**Aim of the exercise**:
Copy exactly the lines of the data below that run from the line holding "[30,341,51,350] on -> [319,110,332,119] of" through the line holding "(1208, 79) none -> [221,341,242,350] the", both ends included.

**Study material**:
+++++
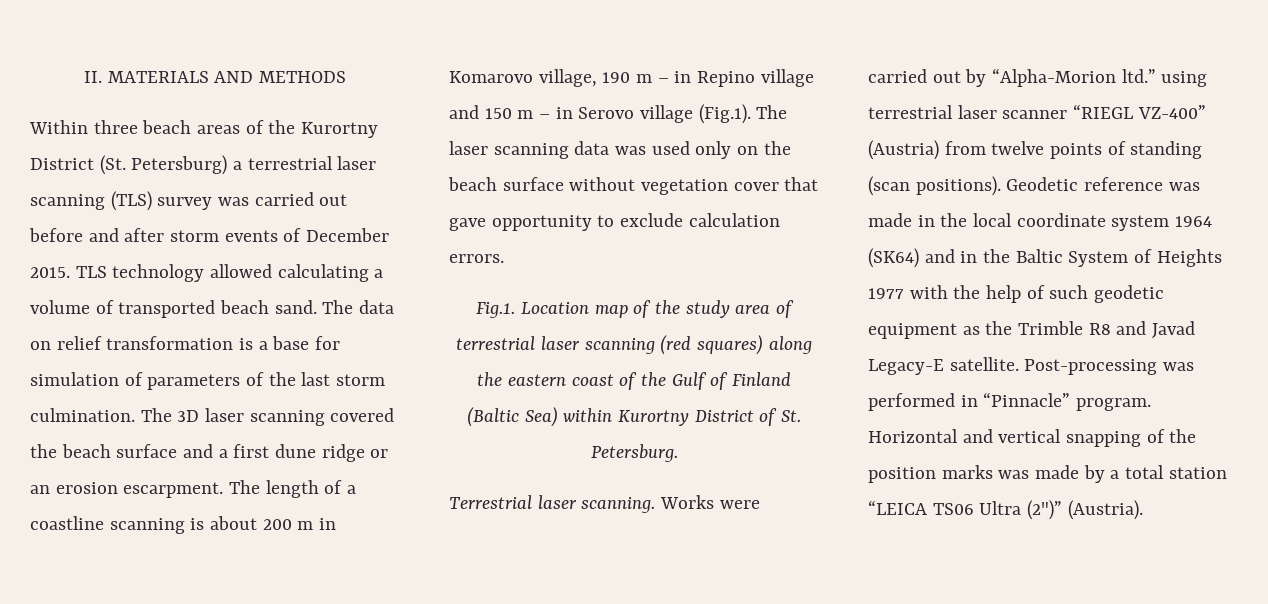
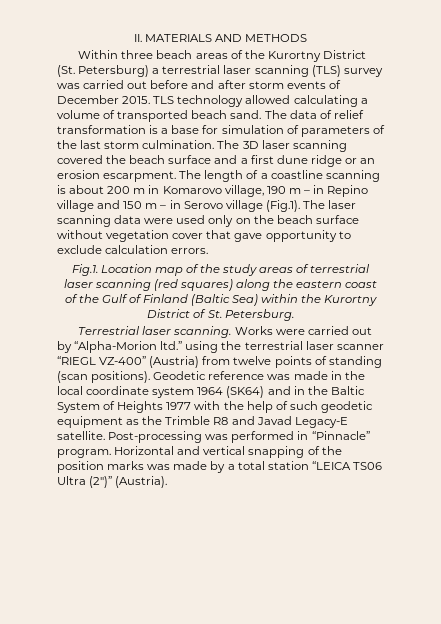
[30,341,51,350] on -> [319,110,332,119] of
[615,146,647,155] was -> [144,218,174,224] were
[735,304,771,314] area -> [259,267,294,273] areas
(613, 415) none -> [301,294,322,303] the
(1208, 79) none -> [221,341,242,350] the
+++++
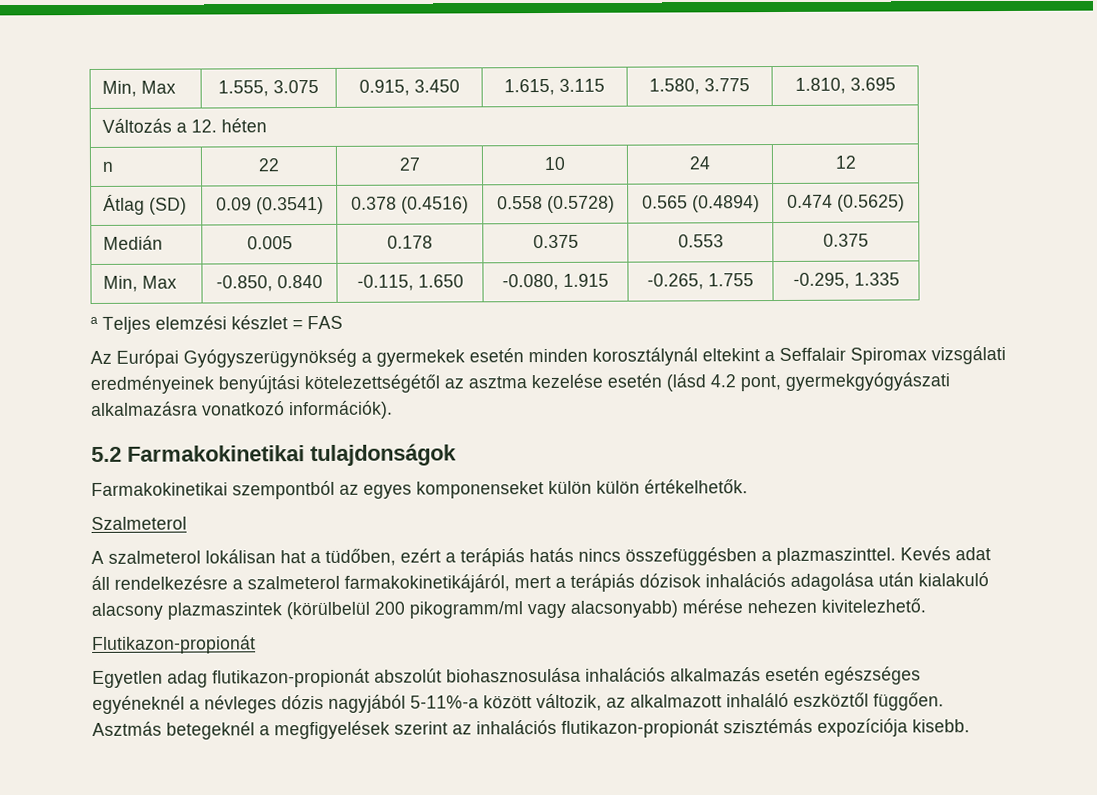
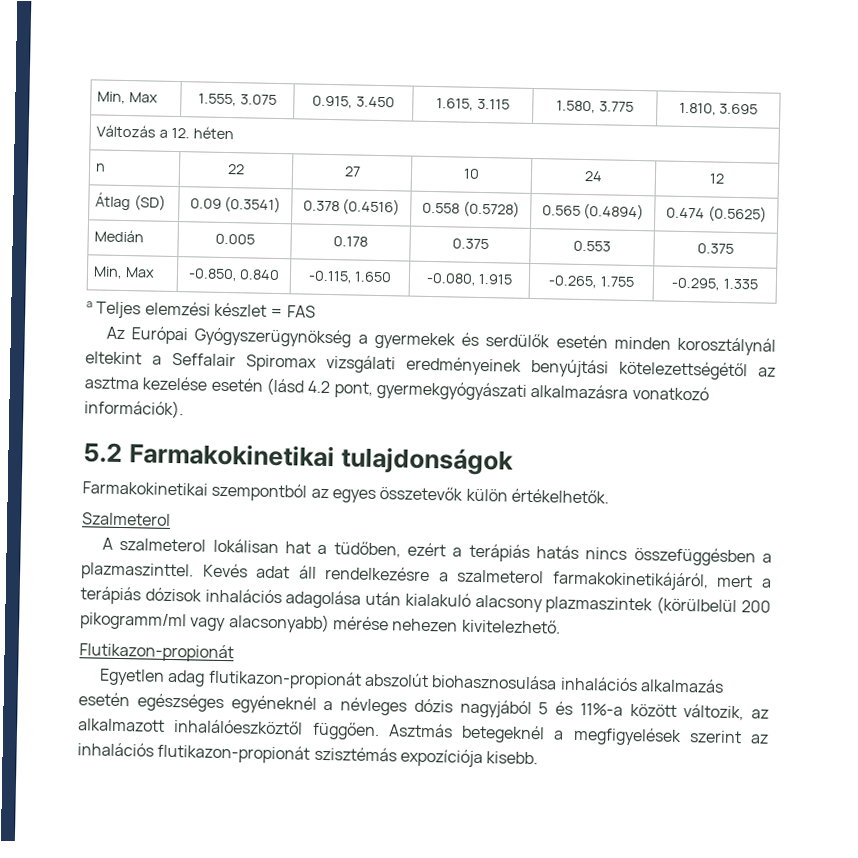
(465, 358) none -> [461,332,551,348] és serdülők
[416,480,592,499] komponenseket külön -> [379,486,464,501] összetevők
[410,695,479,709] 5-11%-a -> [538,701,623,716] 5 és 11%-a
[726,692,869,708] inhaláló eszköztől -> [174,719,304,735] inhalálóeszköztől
+++++
**Task result**:
[30,341,51,350] on -> [319,110,332,119] of
[615,146,647,155] was -> [144,218,174,224] were
[735,304,771,314] area -> [259,267,294,273] areas
(613, 415) none -> [301,294,322,303] the
(1208, 79) none -> [221,341,242,350] the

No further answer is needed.